The accusation led to an ongoing campus and community-wide spat between faculty, administration and the Boston Globe newspaper about racism and school politics at the University of Massachusetts Boston.

Melnick asserted that his remarks were not racially motivated, and that the administration’s accusations are retaliation against him for criticisms of the administration he has made in the past.

‘There is widespread sentiment on campus (as our union president said) that this is retaliatory action for my very visible criticism of admin and represents an attack on faculty and union power more generally,’ Melnick told DailyMail.com.

‘The administration is weaponizing anti-racism to silence faculty on other issues that really don’t have to do centrally with race,’ UMass Boston labor historian and faculty union leader Steve Striffler, who is white, told Boston radio station GBH in March.

King-Meadows joined the UMass Boston administration just five months prior in September 2021, after the administration appointed him in favor of the faculty council’s other finalists, current professors Rajini Srikanth and Arindam Bandopadhyaya.

‘I had heard from a few people that they kind of wondered why this brand new dean — who wasn’t from the ed school and just got to UMass – why he had been named to lead the search,’ Melnick told GBH.

King-Meadows’ ‘role and responsibilities as the chair of a search committee are being scrutinized and challenged in ways that no other dean has experienced at UMass Boston,’ the email from the provost and chancellor read.

‘There’s no room for this behavior on our highly diverse campus, especially one that aspires to be the leading antiracist, health-promoting public research university.’

‘We stand in solidarity with Dean King-Meadows and all our African American and Black colleagues at the university. And let us be perfectly clear: We have full confidence in Dean King-Meadows to lead this search.’

As of April, Suárez-Orozco and Berger are in talks with the UMass Boston faculty council to resolve the issue.

Melnick maintains that his remarks had no racial intention, and that the administration’s accusations are motivated by criticisms he has made in the past about the teeth of their own anti-racist policies on campus.

In a March interview with the UMass Boston student newspaper, The Mass Media, Melnick pointed to comments he has made about the administration in his weekly Faculty Staff Union newsletter, ‘The Point,’ and said that the administration has tried to silence him for them before.
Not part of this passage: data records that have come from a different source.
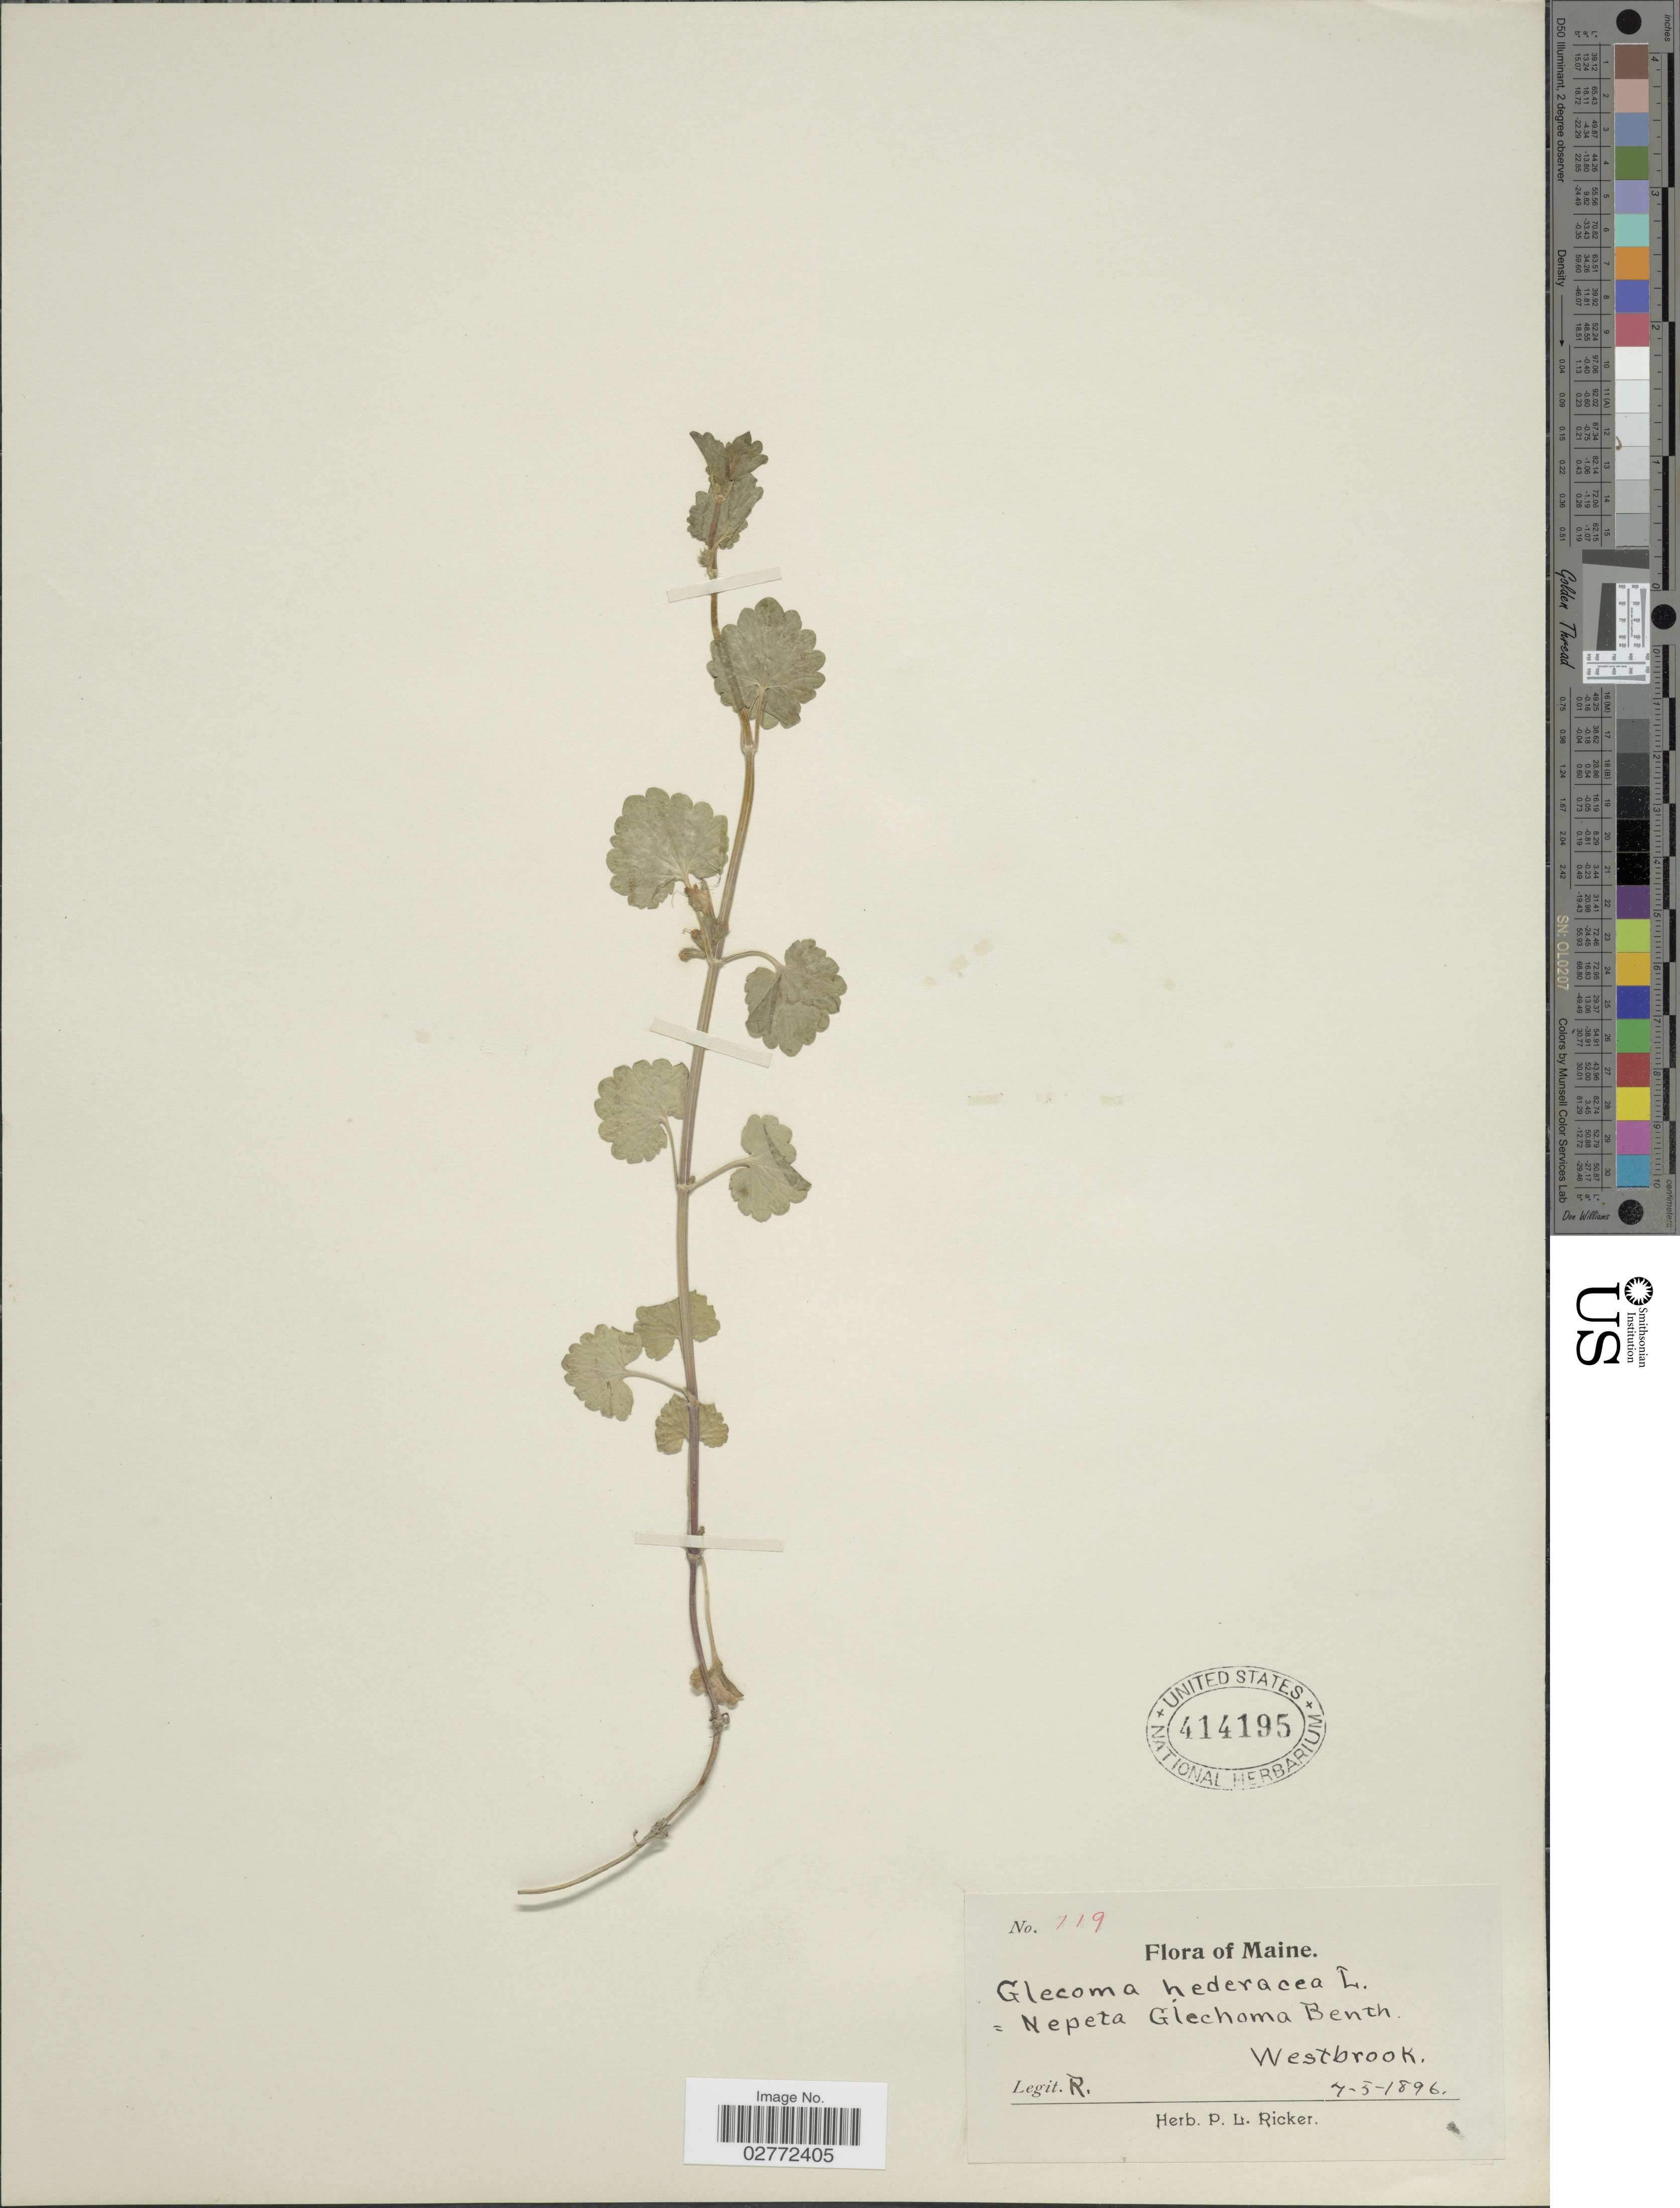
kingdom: Plantae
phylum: Tracheophyta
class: Magnoliopsida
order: Lamiales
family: Lamiaceae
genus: Glechoma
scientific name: Glechoma hederacea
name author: L.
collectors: P. Ricker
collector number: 119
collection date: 1896-05-04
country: United States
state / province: Maine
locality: Westbrook.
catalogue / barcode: US 414195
‘When our provost first met with my union’s president after taking the job, the provost directly asked him to see if he could get me to tone down my criticisms of the administration,’ Melnick told The Mass Media.

In a February letter to the chancellor and the provost, the UMass Boston graduate student union (known as GEO) denounced the accusations of racism and supported Melnick’s assertions that race was being used as a retaliatory tool of control.

‘This charge of racism was levied [by the chancellor and provost] to shield themselves from criticism of their leadership practices. In doing so, they used racist tropes to discourage faculty from speaking out about leadership practices.’

In February, the UMass Boston graduate student union (known as GEO) sent a letter to the chancellor and the provost

‘As a white person committed to anti-racist work I welcome each and every opportunity to think about how systemic racism works and what part I might play in its reproduction,’ Melnick told The Mass Media.

‘So personally, I welcome this chance to keep on doing this work – even if the opportunity to do so was presented by two powerful administrators who put me on blast to the entire extended UMass Boston community without making any effort to first contact the Faculty Council leadership or me.’